Lenningen. Bundesweit gibt es rund 5 400 Bahnhöfe. Davon werden 3 500 von weniger als 1 000 Reisenden frequentiert. Bestandteil der Umbauplanungen sollen demnach die barrierefreie Wegleitung, der stufenfreie Bahnsteigzugang sowie eine optimierte Bahnsteighöhe sein. Die Bundesländer waren aufgerufen, entsprechende Förderanträge zu stellen. Land oder Kommunen müssen die Hälfte der Kosten übernehmen. Die andere Hälfte trägt der Bund.
Der Haken daran: Das gilt nur, sofern bestimmte Kriterien eingehalten werden. Für die Planung und die Durchführung der Sanierungen ist dann die Deutsche Bahn verantwortlich. Baden-Württemberg hat im Ländervergleich überdurchschnittlich viele Bahnhöfe zur Sanierung angemeldet. Für die Festlegung der Bahnhöfe, für die Fördermittel beantragt werden, hat das Land Behindertenverbände mit eingebunden.
Im Landkreis Esslingen befinden sich davon sechs Bahnhöfe.
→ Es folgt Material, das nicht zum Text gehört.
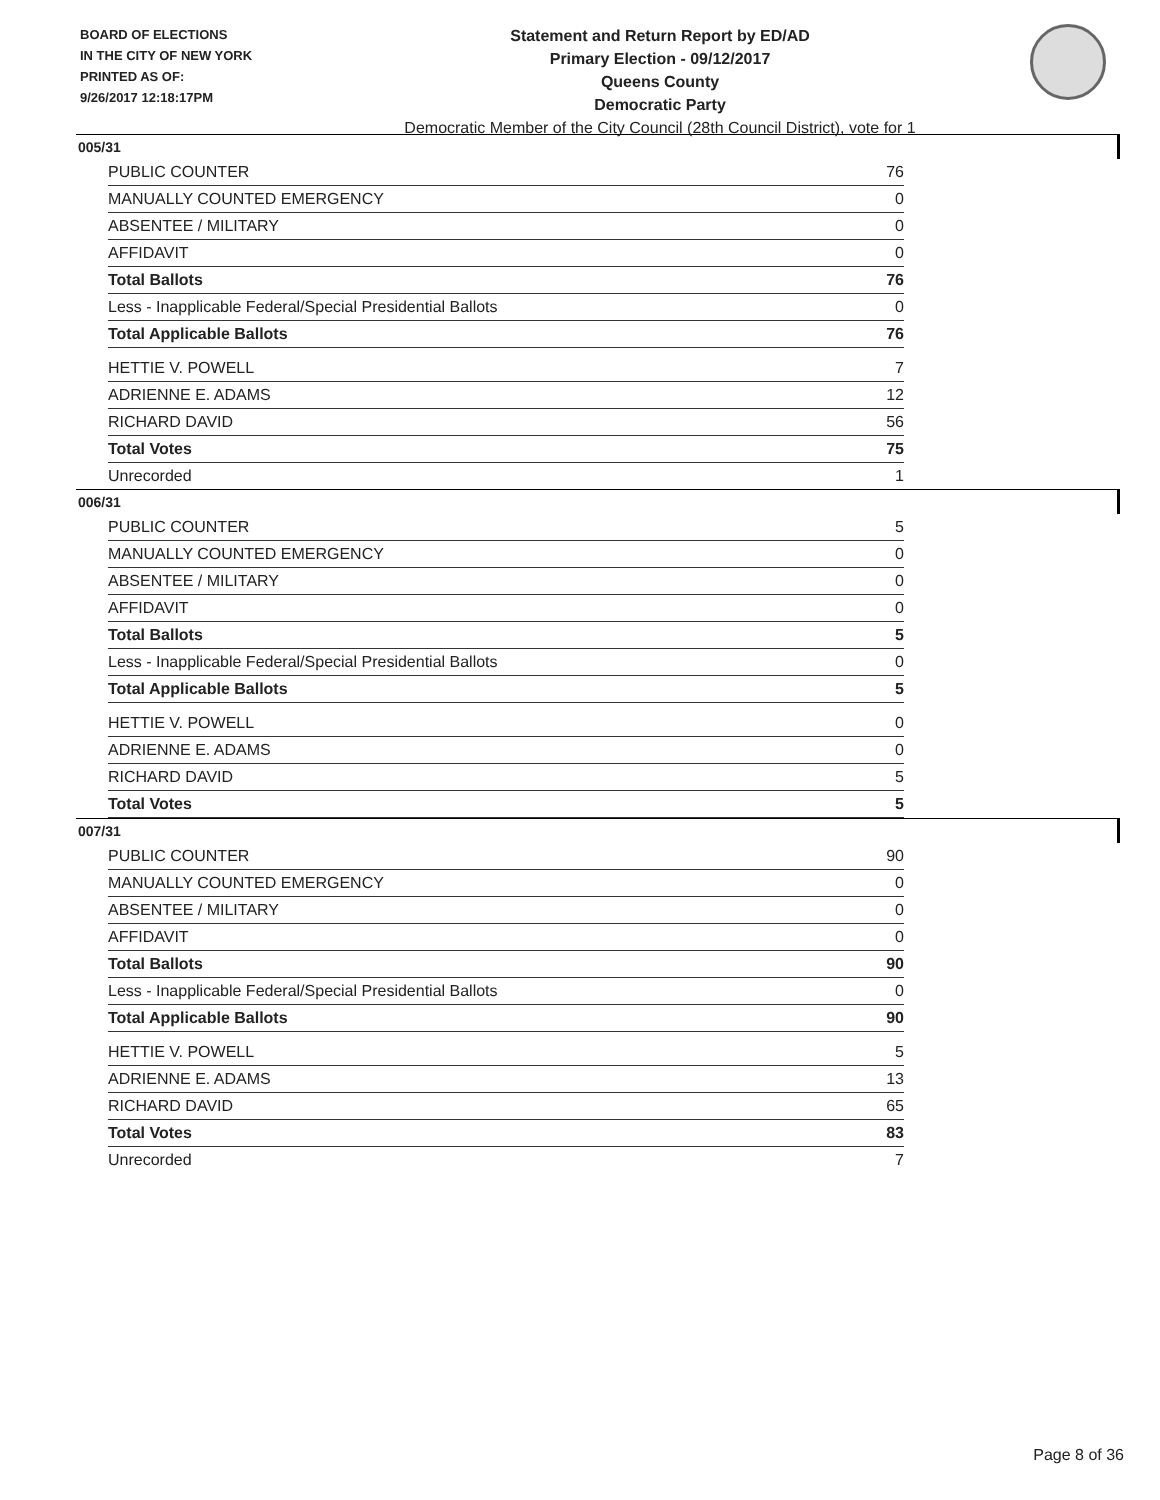BOARD OF ELECTIONS
IN THE CITY OF NEW YORK
PRINTED AS OF:
9/26/2017 12:18:17PM
Statement and Return Report by ED/AD
Primary Election - 09/12/2017
Queens County
Democratic Party
Democratic Member of the City Council (28th Council District), vote for 1
005/31
| PUBLIC COUNTER | 76 |
| MANUALLY COUNTED EMERGENCY | 0 |
| ABSENTEE / MILITARY | 0 |
| AFFIDAVIT | 0 |
| Total Ballots | 76 |
| Less - Inapplicable Federal/Special Presidential Ballots | 0 |
| Total Applicable Ballots | 76 |
| HETTIE V. POWELL | 7 |
| ADRIENNE E. ADAMS | 12 |
| RICHARD DAVID | 56 |
| Total Votes | 75 |
| Unrecorded | 1 |
006/31
| PUBLIC COUNTER | 5 |
| MANUALLY COUNTED EMERGENCY | 0 |
| ABSENTEE / MILITARY | 0 |
| AFFIDAVIT | 0 |
| Total Ballots | 5 |
| Less - Inapplicable Federal/Special Presidential Ballots | 0 |
| Total Applicable Ballots | 5 |
| HETTIE V. POWELL | 0 |
| ADRIENNE E. ADAMS | 0 |
| RICHARD DAVID | 5 |
| Total Votes | 5 |
007/31
| PUBLIC COUNTER | 90 |
| MANUALLY COUNTED EMERGENCY | 0 |
| ABSENTEE / MILITARY | 0 |
| AFFIDAVIT | 0 |
| Total Ballots | 90 |
| Less - Inapplicable Federal/Special Presidential Ballots | 0 |
| Total Applicable Ballots | 90 |
| HETTIE V. POWELL | 5 |
| ADRIENNE E. ADAMS | 13 |
| RICHARD DAVID | 65 |
| Total Votes | 83 |
| Unrecorded | 7 |
Page 8 of 36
Nämlich die in Oberlenningen, Unterlenningen, Brucken, Owen, Dettingen und Bempflingen. Entlang der Teckbahn sollen nach dem Wunsch des Landes alle Bahnsteige erhöht werden, um vor allem mobilitätseingeschränkten Menschen den Zu- und Ausstieg zu erleichtern. Owen (450 Reisende pro Tag), Brucken (100 Reisende), Unterlenningen (250 Reisende) und Oberlenningen (700 Reisende) weisen mit Bahnsteighöhen von 30 bis 32 Zentimetern nicht die vorgeschriebenen Mindesthöhen auf. Nach der Eisenbahnbau- und Betriebsordnung ist eine solch geringe Höhe überhaupt nicht zulässig.
In Dettingen erfüllt der Bahnsteig zwar die Vorschriften, ist für den barrierefreien Zu- und Ausstieg dennoch zu niedrig. Überall mangelt es an Blindenleitsystemen, und in Brucken fehlt noch dazu ein barrierefreier Zugang. Eine Umsetzung der Baumaßnahme bis zum Jahr 2018 stellt eine der Förderbedingungen des Bundes dar. Für alle Stationen liegen bislang keine Umbaupläne der Deutschen Bahn vor. Bewilligt werden sollen, so lautet eine weitere Vorgabe des Bundes, nur Fördermittel für Sanierungen, die sich bis Ende 2018 realisieren lassen. „Das wirft viele Fragen auf“, sagt Gastel: „Beispielsweise ob die Bahn überhaupt über eine ausreichende Planungskapazität verfügt. Das muss bezweifelt werden. Und es stellt sich die Frage, wie bis Ende 2018 Planfeststellungsverfahren durchgeführt und abgeschlossen werden sollen, die für Bahnsteigerhöhungen erforderlich sind.“
Baden-Württemberg hat gemeinsam mit einigen anderen Bundesländern gegenüber dem Bundesverkehrsministerium Änderungen der Bedingungen gefordert: Die Zeit sei einfach zu knapp bemessen. Auch dass es nur für Kleinstbahnhöfe eine Förderung des Bundes geben soll, kritisiert Andreas Schwarz: „Es ist ein Armutszeugnis für den Bundesverkehrsminister und die Deutsche Bahn, dass es ihnen nicht gelingt, wichtige Umsteigebahnhöfe wie Plochingen zu modernisieren und barrierefrei zu machen.“ Dort würden täglich Tausende Reisende zu-, um- oder aussteigen. Die Förderbedingungen seien zu engstirnig.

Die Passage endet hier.